Pregnancy number 2 was a disaster. My chances of having another run-in with pre-e were fairly low, but–you know–I am always one to beat the odds! Around 25-26 weeks (my due date was questionable), I woke up so swollen that I fell down when the swelling prevented my feet from bending enough to stand flat. Four days later, I’m in the hospital about to go back for my urgent cesarean. I had a huge team of doctors at the foot of my bed explaining the risks of the surgery, the risks to my unborn son, and the risks of ever getting pregnant again. After being told that my son only had a 50/50 chance of survival and, if he survived, he would have a 50/50 chance of having CP..my brain went fuzzy. I do, however, remember hearing them tell me that, because of the fact that I had gotten pre-e again–more severe and at an earlier gestation, another pregnancy had a high risk of being even worse..potentially fatal for me and the unborn. They all nodded in agreement at the suggestion of permanent birth control. Because of my blood pressure, staying in longer than necessary in order to tie my tubes was another risk. Hubby agreed to getting a vasectomy, instead.
About 6 months later, we are discussing the vasectomy and Hubby starts backing out. When researching the risks of a vasectomy compared to the risks of tubal ligation, he managed to find a website dedicated to reasons why men should NEVER have a vasectomy. I’m fairly sure he found it on Google search pg 1,247, because everything I found on the first several pages stated that the vasectomy was far, far easier and less risky. After my family, his family, and I continued to urge him to do it, he was finally convinced.

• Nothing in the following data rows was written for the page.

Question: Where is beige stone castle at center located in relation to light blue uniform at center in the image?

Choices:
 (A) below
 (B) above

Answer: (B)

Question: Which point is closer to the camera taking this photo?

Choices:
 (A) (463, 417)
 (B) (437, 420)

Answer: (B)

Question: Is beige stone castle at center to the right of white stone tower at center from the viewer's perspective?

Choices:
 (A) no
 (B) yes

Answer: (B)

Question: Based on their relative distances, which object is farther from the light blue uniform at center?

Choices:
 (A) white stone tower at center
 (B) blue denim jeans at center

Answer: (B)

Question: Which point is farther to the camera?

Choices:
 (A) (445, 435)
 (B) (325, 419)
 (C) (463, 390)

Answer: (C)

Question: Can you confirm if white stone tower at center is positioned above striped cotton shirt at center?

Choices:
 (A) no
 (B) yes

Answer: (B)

The whole procedure lasted about 10 minutes. I was so grateful that I had a husband who was willing to give up 10 minutes of his life, take on a minimal risk, and live with a tiny scar on the underside of his scrotum..just to prevent any chance of me getting pregnant and, you know, dying.
Now, lets review:
- Pregnancy and childbirth almost killed me–twice
- The pre-e also nearly caused the death of our son
- The pain was the worst I have ever felt, worse than the broken back and hole ripped in my stomach–which I have also experienced
- I had one child vaginally with no help from an epidural
- I had one child via major abdominal surgery
- Future pregnancy will likely kill the unborn and, possibly, me
- Hubby had an easy, low risk procedure as a method of birth control for us
So, last night, we get on the subject of birth control and vasectomies. Hubby suddenly declares that no man should ever have a vasectomy. Um, WHAT? He goes on to explain that, when we do that thing that used to lead to babies, it HURTS. Bad. This is really confusing news to me. Why does he always WANT to inflict pain on himself, then? Anyway, because of this pain he so often feels, if he could go back, he would have never gotten it done. In comes the outraged Undermedicated Housewife with a response:
You know what else hurts, asshole?!?! DYING!!

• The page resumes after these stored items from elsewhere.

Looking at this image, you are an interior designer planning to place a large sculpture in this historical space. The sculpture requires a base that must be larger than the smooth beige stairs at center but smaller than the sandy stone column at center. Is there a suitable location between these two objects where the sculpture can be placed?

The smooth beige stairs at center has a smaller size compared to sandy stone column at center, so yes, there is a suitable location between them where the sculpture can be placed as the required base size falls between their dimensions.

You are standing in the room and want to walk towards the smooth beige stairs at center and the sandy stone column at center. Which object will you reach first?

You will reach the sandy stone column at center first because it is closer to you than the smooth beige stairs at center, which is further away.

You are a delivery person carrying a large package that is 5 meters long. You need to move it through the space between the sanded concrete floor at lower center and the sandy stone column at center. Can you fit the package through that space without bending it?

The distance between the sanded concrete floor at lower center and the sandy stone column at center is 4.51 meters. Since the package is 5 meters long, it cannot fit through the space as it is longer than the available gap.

I really wasn’t fair, to be honest. I have no idea what dying actually feels like. He suffers from real pain and I should have been more considerate.
To express my regret for acting so psycho over his innocent statement, I wrote him a letter:
I am sorry I freaked out on you last night. You expressed that certain activities caused you pain and I was cold about it. I was selfishly only thinking of myself, the trauma pregnancy causes, and that pesky death risk. Judging by the level of pain you said you feel and the frequency of your requests to inflict such pain upon yourself, you must really love me. Clearly, you are only encouraging these activities for my benefit. That makes me feel really awful. Since you made such a huge sacrifice for me, I am going to do the same for you. I will make it my priority to ENSURE that you never feel that pain again. I just can’t handle having that guilt on my conscious…or vagina.